• [TASK ITEM] Give the records back in full, exactly as they read.

Top of AVAILABLE DATA

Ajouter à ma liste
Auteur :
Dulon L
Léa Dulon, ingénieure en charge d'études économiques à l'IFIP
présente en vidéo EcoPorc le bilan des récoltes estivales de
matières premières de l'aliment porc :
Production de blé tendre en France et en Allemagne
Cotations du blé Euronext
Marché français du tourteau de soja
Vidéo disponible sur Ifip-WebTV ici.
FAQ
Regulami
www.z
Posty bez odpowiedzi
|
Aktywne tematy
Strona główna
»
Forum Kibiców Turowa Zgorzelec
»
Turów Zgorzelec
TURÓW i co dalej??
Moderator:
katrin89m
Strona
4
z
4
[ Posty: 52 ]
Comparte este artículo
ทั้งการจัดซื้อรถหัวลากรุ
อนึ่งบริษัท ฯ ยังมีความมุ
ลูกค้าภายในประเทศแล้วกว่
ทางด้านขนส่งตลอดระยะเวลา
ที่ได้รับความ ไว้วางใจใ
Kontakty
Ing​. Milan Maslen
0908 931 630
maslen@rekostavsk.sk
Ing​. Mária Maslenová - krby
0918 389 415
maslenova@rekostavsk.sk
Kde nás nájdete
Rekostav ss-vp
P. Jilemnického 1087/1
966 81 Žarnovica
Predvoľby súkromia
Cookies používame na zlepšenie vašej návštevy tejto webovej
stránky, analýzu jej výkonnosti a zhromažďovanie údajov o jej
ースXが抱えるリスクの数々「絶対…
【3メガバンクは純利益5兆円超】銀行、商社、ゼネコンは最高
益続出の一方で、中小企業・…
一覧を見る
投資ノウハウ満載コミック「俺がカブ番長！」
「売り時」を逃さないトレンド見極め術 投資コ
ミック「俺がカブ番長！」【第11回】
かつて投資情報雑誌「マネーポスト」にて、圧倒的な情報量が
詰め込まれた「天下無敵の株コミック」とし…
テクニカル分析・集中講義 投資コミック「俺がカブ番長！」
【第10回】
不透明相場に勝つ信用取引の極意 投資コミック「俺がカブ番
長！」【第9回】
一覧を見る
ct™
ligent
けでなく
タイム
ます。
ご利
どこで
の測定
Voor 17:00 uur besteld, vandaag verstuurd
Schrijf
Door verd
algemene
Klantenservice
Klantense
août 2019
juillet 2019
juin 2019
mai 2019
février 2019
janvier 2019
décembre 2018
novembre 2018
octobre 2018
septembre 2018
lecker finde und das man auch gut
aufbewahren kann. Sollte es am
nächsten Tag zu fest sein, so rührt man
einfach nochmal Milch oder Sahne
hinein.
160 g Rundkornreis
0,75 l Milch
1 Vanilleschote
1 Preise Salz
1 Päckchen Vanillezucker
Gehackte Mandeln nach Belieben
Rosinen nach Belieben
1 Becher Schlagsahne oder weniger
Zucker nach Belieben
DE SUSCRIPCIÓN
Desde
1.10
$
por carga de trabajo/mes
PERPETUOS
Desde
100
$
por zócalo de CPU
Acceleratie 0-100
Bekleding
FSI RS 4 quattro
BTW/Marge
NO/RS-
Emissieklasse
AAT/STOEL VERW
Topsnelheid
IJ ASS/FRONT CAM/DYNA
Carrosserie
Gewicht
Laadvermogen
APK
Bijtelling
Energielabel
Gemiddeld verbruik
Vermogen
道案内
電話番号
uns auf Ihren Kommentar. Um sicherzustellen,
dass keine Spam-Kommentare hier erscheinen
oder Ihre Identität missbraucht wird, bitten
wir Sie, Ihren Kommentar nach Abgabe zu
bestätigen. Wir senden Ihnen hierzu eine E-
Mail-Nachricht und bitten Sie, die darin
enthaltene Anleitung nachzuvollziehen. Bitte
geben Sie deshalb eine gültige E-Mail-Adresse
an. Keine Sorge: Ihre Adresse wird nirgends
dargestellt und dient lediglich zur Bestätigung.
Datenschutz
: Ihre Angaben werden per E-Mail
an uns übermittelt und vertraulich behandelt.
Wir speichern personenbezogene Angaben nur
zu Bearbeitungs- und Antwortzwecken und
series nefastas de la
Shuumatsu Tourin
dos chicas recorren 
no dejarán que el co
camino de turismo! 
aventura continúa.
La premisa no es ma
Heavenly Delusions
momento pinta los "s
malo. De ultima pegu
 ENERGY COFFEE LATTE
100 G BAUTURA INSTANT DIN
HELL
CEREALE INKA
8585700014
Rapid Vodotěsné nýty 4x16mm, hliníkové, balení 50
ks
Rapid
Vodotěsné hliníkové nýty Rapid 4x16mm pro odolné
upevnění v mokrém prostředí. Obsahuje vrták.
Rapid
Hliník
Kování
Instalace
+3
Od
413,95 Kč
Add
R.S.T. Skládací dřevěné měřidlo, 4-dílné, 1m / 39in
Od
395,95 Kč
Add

Bottom of AVAILABLE DATA

• [ANSWER SECTION]
Ajouter à ma liste
Auteur :
Dulon L
Léa Dulon, ingénieure en charge d'études économiques à l'IFIP
présente en vidéo EcoPorc le bilan des récoltes estivales de
matières premières de l'aliment porc :
Production de blé tendre en France et en Allemagne
Cotations du blé Euronext
Marché français du tourteau de soja
Vidéo disponible sur Ifip-WebTV ici.
FAQ
Regulami
www.z
Posty bez odpowiedzi
|
Aktywne tematy
Strona główna
»
Forum Kibiców Turowa Zgorzelec
»
Turów Zgorzelec
TURÓW i co dalej??
Moderator:
katrin89m
Strona
4
z
4
[ Posty: 52 ]
Comparte este artículo
ทั้งการจัดซื้อรถหัวลากรุ
อนึ่งบริษัท ฯ ยังมีความมุ
ลูกค้าภายในประเทศแล้วกว่
ทางด้านขนส่งตลอดระยะเวลา
ที่ได้รับความ ไว้วางใจใ
Kontakty
Ing​. Milan Maslen
0908 931 630
maslen@rekostavsk.sk
Ing​. Mária Maslenová - krby
0918 389 415
maslenova@rekostavsk.sk
Kde nás nájdete
Rekostav ss-vp
P. Jilemnického 1087/1
966 81 Žarnovica
Predvoľby súkromia
Cookies používame na zlepšenie vašej návštevy tejto webovej
stránky, analýzu jej výkonnosti a zhromažďovanie údajov o jej
ースXが抱えるリスクの数々「絶対…
【3メガバンクは純利益5兆円超】銀行、商社、ゼネコンは最高
益続出の一方で、中小企業・…
一覧を見る
投資ノウハウ満載コミック「俺がカブ番長！」
「売り時」を逃さないトレンド見極め術 投資コ
ミック「俺がカブ番長！」【第11回】
かつて投資情報雑誌「マネーポスト」にて、圧倒的な情報量が
詰め込まれた「天下無敵の株コミック」とし…
テクニカル分析・集中講義 投資コミック「俺がカブ番長！」
【第10回】
不透明相場に勝つ信用取引の極意 投資コミック「俺がカブ番
長！」【第9回】
一覧を見る
ct™
ligent
けでなく
タイム
ます。
ご利
どこで
の測定
Voor 17:00 uur besteld, vandaag verstuurd
Schrijf
Door verd
algemene
Klantenservice
Klantense
août 2019
juillet 2019
juin 2019
mai 2019
février 2019
janvier 2019
décembre 2018
novembre 2018
octobre 2018
septembre 2018
lecker finde und das man auch gut
aufbewahren kann. Sollte es am
nächsten Tag zu fest sein, so rührt man
einfach nochmal Milch oder Sahne
hinein.
160 g Rundkornreis
0,75 l Milch
1 Vanilleschote
1 Preise Salz
1 Päckchen Vanillezucker
Gehackte Mandeln nach Belieben
Rosinen nach Belieben
1 Becher Schlagsahne oder weniger
Zucker nach Belieben
DE SUSCRIPCIÓN
Desde
1.10
$
por carga de trabajo/mes
PERPETUOS
Desde
100
$
por zócalo de CPU
Acceleratie 0-100
Bekleding
FSI RS 4 quattro
BTW/Marge
NO/RS-
Emissieklasse
AAT/STOEL VERW
Topsnelheid
IJ ASS/FRONT CAM/DYNA
Carrosserie
Gewicht
Laadvermogen
APK
Bijtelling
Energielabel
Gemiddeld verbruik
Vermogen
道案内
電話番号
uns auf Ihren Kommentar. Um sicherzustellen,
dass keine Spam-Kommentare hier erscheinen
oder Ihre Identität missbraucht wird, bitten
wir Sie, Ihren Kommentar nach Abgabe zu
bestätigen. Wir senden Ihnen hierzu eine E-
Mail-Nachricht und bitten Sie, die darin
enthaltene Anleitung nachzuvollziehen. Bitte
geben Sie deshalb eine gültige E-Mail-Adresse
an. Keine Sorge: Ihre Adresse wird nirgends
dargestellt und dient lediglich zur Bestätigung.
Datenschutz
: Ihre Angaben werden per E-Mail
an uns übermittelt und vertraulich behandelt.
Wir speichern personenbezogene Angaben nur
zu Bearbeitungs- und Antwortzwecken und
series nefastas de la
Shuumatsu Tourin
dos chicas recorren 
no dejarán que el co
camino de turismo! 
aventura continúa.
La premisa no es ma
Heavenly Delusions
momento pinta los "s
malo. De ultima pegu
 ENERGY COFFEE LATTE
100 G BAUTURA INSTANT DIN
HELL
CEREALE INKA
8585700014
Rapid Vodotěsné nýty 4x16mm, hliníkové, balení 50
ks
Rapid
Vodotěsné hliníkové nýty Rapid 4x16mm pro odolné
upevnění v mokrém prostředí. Obsahuje vrták.
Rapid
Hliník
Kování
Instalace
+3
Od
413,95 Kč
Add
R.S.T. Skládací dřevěné měřidlo, 4-dílné, 1m / 39in
Od
395,95 Kč
Add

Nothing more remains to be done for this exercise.